◆ **WRITTEN TASK**: Could you report every line of the listing below that holds the word "Various"?

◆ **EXTRACTED RECORDS**:
☆ ☆ ☆ ☆
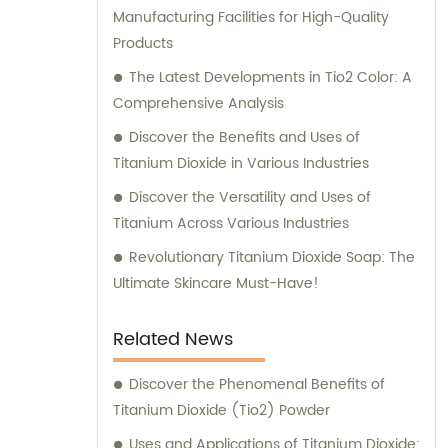
Manufacturing Facilities for High-Quality
Products
The Latest Developments in Tio2 Color: A
Comprehensive Analysis
Discover the Benefits and Uses of
Titanium Dioxide in Various Industries
Discover the Versatility and Uses of
Titanium Across Various Industries
Revolutionary Titanium Dioxide Soap: The
Ultimate Skincare Must-Have!
Related News
Discover the Phenomenal Benefits of
Titanium Dioxide (Tio2) Powder
Uses and Applications of Titanium Dioxide:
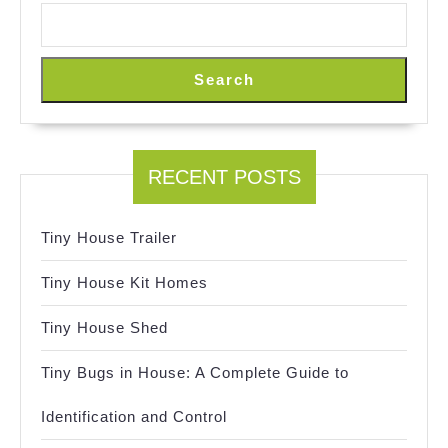
Search
RECENT POSTS
Tiny House Trailer
Tiny House Kit Homes
Tiny House Shed
Tiny Bugs in House: A Complete Guide to
Identification and Control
☆ ☆ ☆ ☆
◆ **SOLUTION TO THE EXERCISE**:
Titanium Dioxide in Various Industries
Titanium Across Various Industries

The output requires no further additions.